The following is an original description of building this unique SD60M model, written
originally by Mr Gerry Bowden of Grants Pass, Oregon.
The SD-60M Wide Cab Diesel was conceived to fill a need for a locomotive
a. was simple to operate and maintain.
b. would be able to negotiate 5% grades.
c. would haul at least 15 passengers.
Numerous locomotive designs in steam and diesel were considered, including
the D&RGW, K-28 & K-36 narrow gauge locomotives. In the end it was felt
that, for ease of operation, a diesel would be chosen and that it would
have to be a design not available on the current market.
Because Cannonball Enterprises Ltd. has an EMD, HTC 3-Axle Truck, we felt
that as large a gas engine as possible should be included. We finally
arrived at the UP SD-60M wide cab diesel.
The new Briggs & Stratton 18hp "V-2" Vanguard engine should have
sufficient power if used in conjunction with the Eaton Model 11 pump
(20hp) and the new Eaton "M" series Char-Lynn 4HP hydraulic motors which
we found would fit nicely between the truck wheels.
With the combination of 16HP at the wheels, 20HP at the pump, and 18HP at
the engine we should have a good relationship and not overload the pump.
The next item would be the purchase of an "O" gauge model of the UP
SD-60M. Upon doing so we calculated the engine length to be 9'-6" over
the pilots, using the common 1.6"/ft. scale.
The physical outside dimension of the Vanguard engine, however
necessitated an increase of 1" on the width and 1 1/2" on the height for
it to clear the body frame work. The belly fuel tank would not carry
gasoline but instead would be utilized as the hydraulic oil reservoir
tank, which turned out to hold approximately 15 gallons. The combined
weight of the tank and the oil was approximately 250 lbs. This would not
only add weight but would assist in the stabilizing of the diesel.
Because the EMD truck would have operating brakes it was necessary to
install a Cannonball 12-volt air compressor. All the other standard items
a. Electric fuel pump. (rather than the vacuum type supplied with the B&S
b. Electric horns. The standard type I have used on all my engines are
the Delco Remy A-C-D-F tones, which are very close to the prototype sound.

▶ GIVEN DATA:

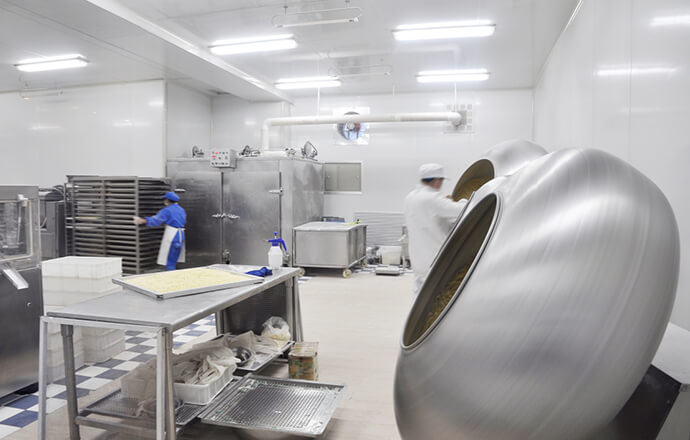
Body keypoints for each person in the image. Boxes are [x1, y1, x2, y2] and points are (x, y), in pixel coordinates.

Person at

▶ AIM OF THE TASK:
Reproduce the portion of the SD-60M build description starting with "c. would haul" and going on through "the current market.", verbatim.

▶ COMPLETED EXERCISE:
c. would haul at least 15 passengers.
Numerous locomotive designs in steam and diesel were considered, including
the D&RGW, K-28 & K-36 narrow gauge locomotives. In the end it was felt
that, for ease of operation, a diesel would be chosen and that it would
have to be a design not available on the current market.